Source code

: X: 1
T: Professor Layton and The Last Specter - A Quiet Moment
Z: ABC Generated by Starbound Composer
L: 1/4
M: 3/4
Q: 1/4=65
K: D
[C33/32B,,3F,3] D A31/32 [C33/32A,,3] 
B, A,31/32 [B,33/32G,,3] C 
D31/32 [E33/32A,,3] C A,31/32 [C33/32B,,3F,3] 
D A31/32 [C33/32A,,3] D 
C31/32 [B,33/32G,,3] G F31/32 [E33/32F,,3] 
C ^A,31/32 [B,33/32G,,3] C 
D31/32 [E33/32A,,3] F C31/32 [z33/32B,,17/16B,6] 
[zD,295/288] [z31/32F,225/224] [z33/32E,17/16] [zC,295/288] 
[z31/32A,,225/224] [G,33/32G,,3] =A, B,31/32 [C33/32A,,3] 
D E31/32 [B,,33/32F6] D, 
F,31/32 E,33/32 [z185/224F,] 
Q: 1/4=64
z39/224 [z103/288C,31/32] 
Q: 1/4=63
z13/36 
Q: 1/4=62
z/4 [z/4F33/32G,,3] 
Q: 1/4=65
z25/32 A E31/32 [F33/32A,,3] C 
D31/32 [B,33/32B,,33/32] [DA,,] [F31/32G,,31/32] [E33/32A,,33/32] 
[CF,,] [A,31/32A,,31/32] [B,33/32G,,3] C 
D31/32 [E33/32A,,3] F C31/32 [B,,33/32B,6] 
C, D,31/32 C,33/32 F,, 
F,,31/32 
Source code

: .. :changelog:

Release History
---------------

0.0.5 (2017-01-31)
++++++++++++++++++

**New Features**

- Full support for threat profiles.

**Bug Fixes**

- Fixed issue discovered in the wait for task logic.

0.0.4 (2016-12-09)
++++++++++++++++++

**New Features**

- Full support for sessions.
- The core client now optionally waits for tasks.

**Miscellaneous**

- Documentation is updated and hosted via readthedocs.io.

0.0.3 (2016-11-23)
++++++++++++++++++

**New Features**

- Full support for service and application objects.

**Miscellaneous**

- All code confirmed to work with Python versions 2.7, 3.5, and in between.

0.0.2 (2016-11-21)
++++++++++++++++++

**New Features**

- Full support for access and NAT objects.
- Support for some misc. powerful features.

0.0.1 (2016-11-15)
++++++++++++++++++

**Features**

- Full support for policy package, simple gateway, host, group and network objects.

────────

■ Task prompt ■
Show each line from the listing above that includes the word "Full".

■ Written answer ■
- Full support for threat profiles.
- Full support for sessions.
- Full support for service and application objects.
- Full support for access and NAT objects.
- Full support for policy package, simple gateway, host, group and network objects.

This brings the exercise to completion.